After a while, he ran into files with extra safeguards. It actually took him some time to get past those. When he saw what was in them, he understood why.

It was the cure - only it wasn't a working one. It was, apparently, what the creators of the Plague had originally intended as the cure. A cure to a disease that was only harmful to petromites, according to the notes, which were dated half a year ago.

It seemed they had never meant to kill any people, only petromites. They hadn't let the Plague loose without a cure, either, but it had mutated in ways they hadn't expected, and now, they really had no cure. No way of stopping it. They could only keep it contained, and make sure that no one found out where it had come from. They were so intent on keeping that secret that they wouldn't even let him help.

The original cure was a pesticide, or rather, mouldicide sort of thing, a complicated chemical compound that would kill the Plague organism without harming the host, a synthetic counter-attack almost as clever as the Plague itself. As clever as it was, it would not be able to reverse any damage that the Plague had already done.
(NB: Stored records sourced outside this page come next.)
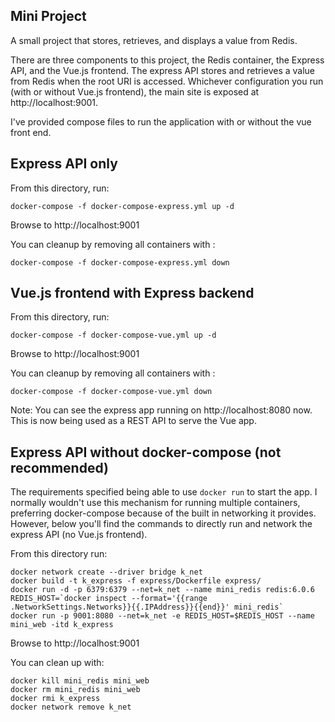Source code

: ## Mini Project
A small project that stores, retrieves, and displays a value from Redis.

There are three components to this project, the Redis container, the Express API, and the Vue.js frontend. 
The express API stores and retrieves a value from Redis when the root URI is accessed. 
Whichever configuration you run (with or without Vue.js frontend), the main site is exposed at http://localhost:9001. 

I've provided compose files to run the application with or without the vue front end. 

## Express API only
From this directory, run:

    docker-compose -f docker-compose-express.yml up -d
    
Browse to http://localhost:9001

You can cleanup by removing all containers with :

    docker-compose -f docker-compose-express.yml down

## Vue.js frontend with Express backend
From this directory, run:

    docker-compose -f docker-compose-vue.yml up -d
    
Browse to http://localhost:9001  

You can cleanup by removing all containers with :

    docker-compose -f docker-compose-vue.yml down

Note: You can see the express app running on http://localhost:8080 now. This is now being used
as a REST API to serve the Vue app.
    

## Express API without docker-compose (not recommended)
The requirements specified being able to use `docker run` to start the app. I normally wouldn't use this mechanism
for running multiple containers, preferring docker-compose because of the built in networking it provides. 
However, below you'll find the commands to directly run and network the express API (no Vue.js frontend). 

From this directory run:

    docker network create --driver bridge k_net
    docker build -t k_express -f express/Dockerfile express/
    docker run -d -p 6379:6379 --net=k_net --name mini_redis redis:6.0.6
    REDIS_HOST=`docker inspect --format='{{range .NetworkSettings.Networks}}{{.IPAddress}}{{end}}' mini_redis`
    docker run -p 9001:8080 --net=k_net -e REDIS_HOST=$REDIS_HOST --name mini_web -itd k_express
    
Browse to http://localhost:9001

You can clean up with:

    docker kill mini_redis mini_web
    docker rm mini_redis mini_web
    docker rmi k_express
    docker network remove k_net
If the organism had moved to Phase II, there would be no converting the crystallised tissue back to flesh and blood. That was simply not possible. Not that it mattered - at that stage, the host would be dead, and it would be too late, anyway.

Now, then. He stood up straight, and would've clapped his hands if that hadn't been both difficult and painful. At least this gave him something to start from. He could simply modify this old cure so it that would work against the current strain of the Plague. Of course, that was much easier said than done.